## Assignment
Transcribe all of the records, leaving out any pictures.

[[ Supplied records open ]]

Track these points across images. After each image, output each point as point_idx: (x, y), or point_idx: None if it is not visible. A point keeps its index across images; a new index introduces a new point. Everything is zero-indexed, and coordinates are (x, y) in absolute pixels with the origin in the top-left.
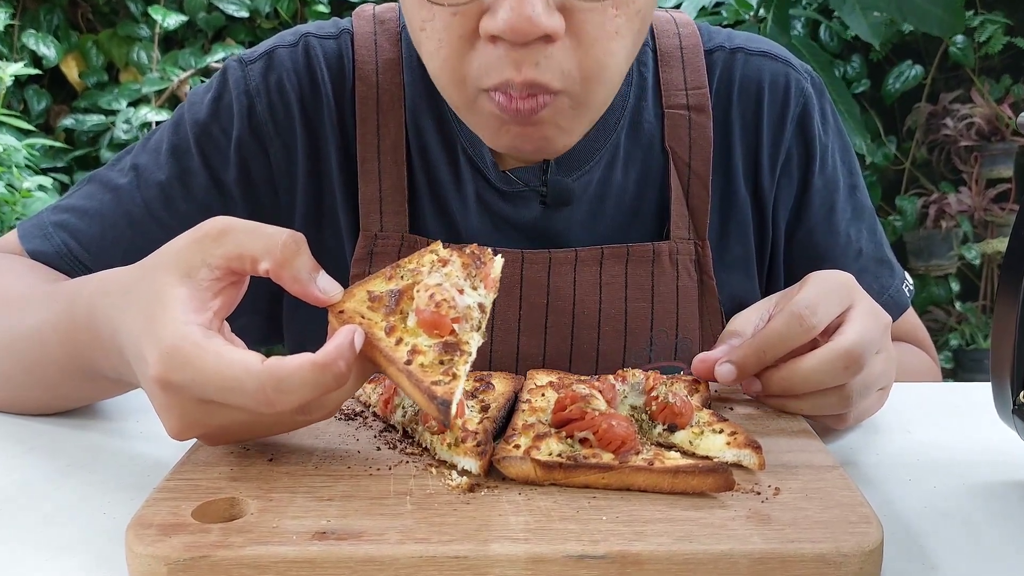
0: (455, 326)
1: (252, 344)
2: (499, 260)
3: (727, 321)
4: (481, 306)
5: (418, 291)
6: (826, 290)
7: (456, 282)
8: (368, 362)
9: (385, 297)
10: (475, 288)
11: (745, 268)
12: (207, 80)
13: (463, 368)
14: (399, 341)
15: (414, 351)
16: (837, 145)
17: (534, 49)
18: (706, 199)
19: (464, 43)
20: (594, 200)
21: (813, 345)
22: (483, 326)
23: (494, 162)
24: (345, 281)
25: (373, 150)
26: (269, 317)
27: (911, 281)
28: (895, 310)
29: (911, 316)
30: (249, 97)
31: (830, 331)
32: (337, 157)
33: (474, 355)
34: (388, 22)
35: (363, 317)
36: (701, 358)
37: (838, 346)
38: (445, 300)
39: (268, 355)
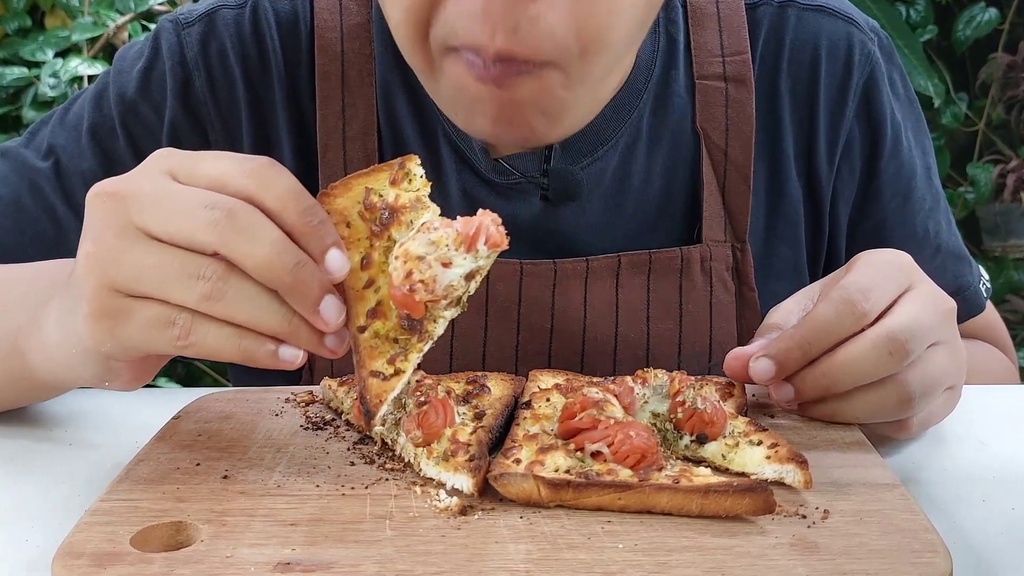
0: (428, 305)
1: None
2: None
3: None
4: (472, 273)
5: (396, 258)
6: (881, 272)
7: (443, 253)
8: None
9: (379, 208)
10: (472, 250)
11: (795, 275)
12: (147, 30)
13: (413, 359)
14: (369, 284)
15: (377, 311)
16: (910, 121)
17: (514, 7)
18: (746, 193)
19: None
20: (609, 194)
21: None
22: (465, 298)
23: (484, 148)
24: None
25: (337, 136)
26: None
27: (987, 277)
28: (972, 311)
29: (987, 310)
30: (185, 69)
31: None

[[ Supplied records closed ]]

## Task result
Track these points across images. After each image, output each point as point_idx: (x, y), or point_idx: None if it is not visible. A point keeps its index across images; a new index introduces a new point. Everything is zero-indexed, and coordinates are (x, y) in absolute pixels with the origin in the top-left.
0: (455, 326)
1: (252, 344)
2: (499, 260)
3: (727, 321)
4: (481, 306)
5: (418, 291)
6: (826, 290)
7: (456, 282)
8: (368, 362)
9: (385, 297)
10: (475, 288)
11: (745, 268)
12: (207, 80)
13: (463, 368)
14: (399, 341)
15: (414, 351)
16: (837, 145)
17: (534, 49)
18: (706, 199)
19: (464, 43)
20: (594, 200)
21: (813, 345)
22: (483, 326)
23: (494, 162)
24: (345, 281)
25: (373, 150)
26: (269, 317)
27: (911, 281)
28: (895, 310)
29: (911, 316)
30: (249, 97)
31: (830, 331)
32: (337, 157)
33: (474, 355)
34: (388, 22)
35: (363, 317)
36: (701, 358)
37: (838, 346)
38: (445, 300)
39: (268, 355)
0: (428, 305)
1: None
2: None
3: None
4: (472, 273)
5: (396, 258)
6: (881, 272)
7: (443, 253)
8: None
9: (379, 208)
10: (472, 250)
11: (795, 275)
12: (147, 30)
13: (413, 359)
14: (369, 284)
15: (377, 311)
16: (910, 121)
17: (514, 7)
18: (746, 193)
19: None
20: (609, 194)
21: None
22: (465, 298)
23: (484, 148)
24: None
25: (337, 136)
26: None
27: (987, 277)
28: (972, 311)
29: (987, 310)
30: (185, 69)
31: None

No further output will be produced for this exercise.